The Avenue News - - NEWS -

The up­side to the end of Day­light Sav­ing Time is an ex­tra hour of sleep. The down­side means longer nighttime dark­ness when crim­i­nals are more likely to prey on vic­tims since day­light often lessens vi­o­lent crimes. As Stan­dard Time re­places Day­light Sav­ing Time this week­end, the Gov­er­nor’s Of­fice of Crime Con­trol and Pre­ven­tion has pro­duced a list of safety tips to help keep Mary­lan­ders safe as dark­ness comes ear­lier in the day.

“Re­search shows a sta­tis­ti­cally sig­nif­i­cant cor­re­la­tion be­tween an in­crease in crime when the time changes along with higher rates of ag­gres­sion,”said V. Glenn Fue­ston, Jr., GOCCP Ex­ec­u­tive Di­rec­tor. “In par­tic­u­lar, the time shift re­sults in ear­lier and longer pe­ri­ods of dark­ness which can lead to more street crimes such as bur­glary, thefts, and rapes. Be­tween the hours of 5-7 p.m., most peo­ple are leav­ing work or school and walk­ing to their homes, cars, or buses. The cloak of dark­ness is an op­por­tune time for crim­i­nals who can get away quickly, leav­ing their vic­tims un­able to iden­tify them. The best ad­vice is to be aware.”

Tips to keep you safe:

• Walk with con­fi­dence and pur­pose.

• Stay alert and lis­ten to your sur­round­ings; the more aware you are, the less vul­ner­a­ble you are.
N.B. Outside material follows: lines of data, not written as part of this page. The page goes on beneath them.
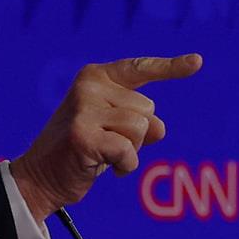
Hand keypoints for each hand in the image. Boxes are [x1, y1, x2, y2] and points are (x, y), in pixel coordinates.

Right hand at [9, 54, 202, 221]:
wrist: (41, 177)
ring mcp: (84, 109)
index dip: (171, 67)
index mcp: (95, 77)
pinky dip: (124, 165)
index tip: (198, 62)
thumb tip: (159, 128)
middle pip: (148, 109)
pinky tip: (103, 166)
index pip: (139, 69)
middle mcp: (89, 86)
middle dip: (137, 134)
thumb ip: (140, 120)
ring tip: (105, 155)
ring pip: (141, 129)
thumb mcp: (115, 128)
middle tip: (107, 143)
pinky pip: (128, 151)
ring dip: (130, 150)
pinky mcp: (83, 135)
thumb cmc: (83, 150)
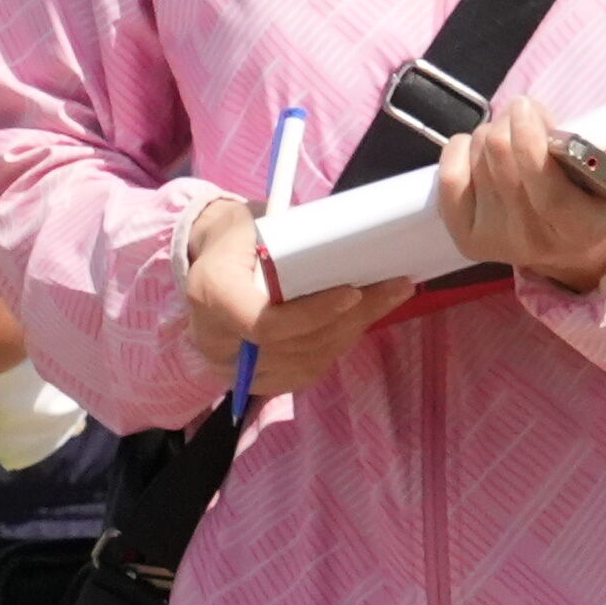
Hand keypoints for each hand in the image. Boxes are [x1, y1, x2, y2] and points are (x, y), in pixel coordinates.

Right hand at [179, 193, 410, 402]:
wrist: (212, 262)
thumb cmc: (240, 236)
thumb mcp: (255, 222)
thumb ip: (291, 243)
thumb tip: (351, 247)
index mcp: (210, 295)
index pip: (265, 324)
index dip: (313, 314)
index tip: (353, 293)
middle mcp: (216, 341)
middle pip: (296, 345)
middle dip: (351, 318)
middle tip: (395, 287)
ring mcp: (235, 370)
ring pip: (308, 361)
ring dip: (353, 330)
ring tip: (388, 298)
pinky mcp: (256, 381)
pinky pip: (307, 371)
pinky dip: (338, 345)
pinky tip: (360, 320)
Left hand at [431, 97, 605, 294]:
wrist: (571, 256)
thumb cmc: (601, 211)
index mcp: (577, 230)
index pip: (544, 188)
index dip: (529, 141)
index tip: (527, 107)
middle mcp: (531, 240)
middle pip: (501, 161)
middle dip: (512, 121)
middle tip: (527, 115)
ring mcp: (494, 241)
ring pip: (476, 159)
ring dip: (492, 132)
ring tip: (513, 135)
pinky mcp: (465, 236)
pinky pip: (448, 178)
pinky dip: (460, 149)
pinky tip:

• Avoid un­pop­u­lated ar­eas, de­serted streets, and poorly lit ar­eas.

• Trust your in­stincts about a per­son or an area. If you are un­sure or feel un­safe, leave im­me­di­ately.

• If you feel you are be­ing fol­lowed, change course and head for a store, lighted house, or a well-lit area.

• Avoid dis­tracted walk­ing. Keep your eyes on what’s ahead and away from your elec­tronic de­vices.

• Avoid noise-can­celling head­phones to en­sure you are aware of your sur­round­ings.

• Travel with a friend if you can and walk to ve­hi­cles in groups or pairs.

• Make sure your keys are read­ily ac­ces­si­ble when ap­proach­ing your ve­hi­cle and al­ways check the back­seat be­fore get­ting in.

• Carry a small flash­light and whis­tle to make your­self vis­i­ble and heard if nec­es­sary.

• Con­sider down­load­ing a safety app for your phone that sends your where­abouts to trusted friends and fam­ily if you are in trou­ble.

• Call po­lice im­me­di­ately if some­thing hap­pens to you or some­one else, or you no­tice any­thing out of the or­di­nary.